RECORD SET »
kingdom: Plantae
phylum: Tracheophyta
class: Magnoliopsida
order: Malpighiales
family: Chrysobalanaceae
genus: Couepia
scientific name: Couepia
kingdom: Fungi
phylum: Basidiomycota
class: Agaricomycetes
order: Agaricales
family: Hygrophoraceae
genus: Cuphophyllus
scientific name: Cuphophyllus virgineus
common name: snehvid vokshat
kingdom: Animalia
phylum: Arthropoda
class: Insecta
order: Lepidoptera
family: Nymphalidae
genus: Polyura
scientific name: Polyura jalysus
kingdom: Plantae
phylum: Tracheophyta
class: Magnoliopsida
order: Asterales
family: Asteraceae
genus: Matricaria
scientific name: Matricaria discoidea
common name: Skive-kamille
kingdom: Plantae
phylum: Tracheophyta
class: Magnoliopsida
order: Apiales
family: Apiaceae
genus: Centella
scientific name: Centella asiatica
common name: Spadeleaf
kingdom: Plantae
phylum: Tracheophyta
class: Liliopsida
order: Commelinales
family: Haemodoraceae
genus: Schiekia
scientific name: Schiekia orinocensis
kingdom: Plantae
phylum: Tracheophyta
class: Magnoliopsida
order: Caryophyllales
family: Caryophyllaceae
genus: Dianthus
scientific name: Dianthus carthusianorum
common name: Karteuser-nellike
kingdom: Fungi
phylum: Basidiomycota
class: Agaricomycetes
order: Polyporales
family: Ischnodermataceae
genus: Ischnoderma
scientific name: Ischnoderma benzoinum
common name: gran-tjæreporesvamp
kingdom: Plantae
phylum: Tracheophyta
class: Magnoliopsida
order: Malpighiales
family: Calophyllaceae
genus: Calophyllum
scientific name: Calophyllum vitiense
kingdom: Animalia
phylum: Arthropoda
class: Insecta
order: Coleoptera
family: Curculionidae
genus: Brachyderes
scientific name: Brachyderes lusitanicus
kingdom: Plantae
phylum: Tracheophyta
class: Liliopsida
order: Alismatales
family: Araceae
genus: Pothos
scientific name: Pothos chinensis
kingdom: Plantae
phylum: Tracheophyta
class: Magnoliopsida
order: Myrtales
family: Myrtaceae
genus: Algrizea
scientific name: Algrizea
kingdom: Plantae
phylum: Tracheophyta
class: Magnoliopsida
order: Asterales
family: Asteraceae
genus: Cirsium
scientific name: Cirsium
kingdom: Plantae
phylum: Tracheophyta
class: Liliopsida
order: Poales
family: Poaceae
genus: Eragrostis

EXERCISE DESCRIPTION »
Write out every line of the records above word for word, in the same order.

THE ANSWER »
kingdom: Plantae
phylum: Tracheophyta
class: Magnoliopsida
order: Malpighiales
family: Chrysobalanaceae
genus: Couepia
scientific name: Couepia
kingdom: Fungi
phylum: Basidiomycota
class: Agaricomycetes
order: Agaricales
family: Hygrophoraceae
genus: Cuphophyllus
scientific name: Cuphophyllus virgineus
common name: snehvid vokshat
kingdom: Animalia
phylum: Arthropoda
class: Insecta
order: Lepidoptera
family: Nymphalidae
genus: Polyura
scientific name: Polyura jalysus
kingdom: Plantae
phylum: Tracheophyta
class: Magnoliopsida
order: Asterales
family: Asteraceae
genus: Matricaria
scientific name: Matricaria discoidea
common name: Skive-kamille
kingdom: Plantae
phylum: Tracheophyta
class: Magnoliopsida
order: Apiales
family: Apiaceae
genus: Centella
scientific name: Centella asiatica
common name: Spadeleaf
kingdom: Plantae
phylum: Tracheophyta
class: Liliopsida
order: Commelinales
family: Haemodoraceae
genus: Schiekia
scientific name: Schiekia orinocensis
kingdom: Plantae
phylum: Tracheophyta
class: Magnoliopsida
order: Caryophyllales
family: Caryophyllaceae
genus: Dianthus
scientific name: Dianthus carthusianorum
common name: Karteuser-nellike
kingdom: Fungi
phylum: Basidiomycota
class: Agaricomycetes
order: Polyporales
family: Ischnodermataceae
genus: Ischnoderma
scientific name: Ischnoderma benzoinum
common name: gran-tjæreporesvamp
kingdom: Plantae
phylum: Tracheophyta
class: Magnoliopsida
order: Malpighiales
family: Calophyllaceae
genus: Calophyllum
scientific name: Calophyllum vitiense
kingdom: Animalia
phylum: Arthropoda
class: Insecta
order: Coleoptera
family: Curculionidae
genus: Brachyderes
scientific name: Brachyderes lusitanicus
kingdom: Plantae
phylum: Tracheophyta
class: Liliopsida
order: Alismatales
family: Araceae
genus: Pothos
scientific name: Pothos chinensis
kingdom: Plantae
phylum: Tracheophyta
class: Magnoliopsida
order: Myrtales
family: Myrtaceae
genus: Algrizea
scientific name: Algrizea
kingdom: Plantae
phylum: Tracheophyta
class: Magnoliopsida
order: Asterales
family: Asteraceae
genus: Cirsium
scientific name: Cirsium
kingdom: Plantae
phylum: Tracheophyta
class: Liliopsida
order: Poales
family: Poaceae
genus: Eragrostis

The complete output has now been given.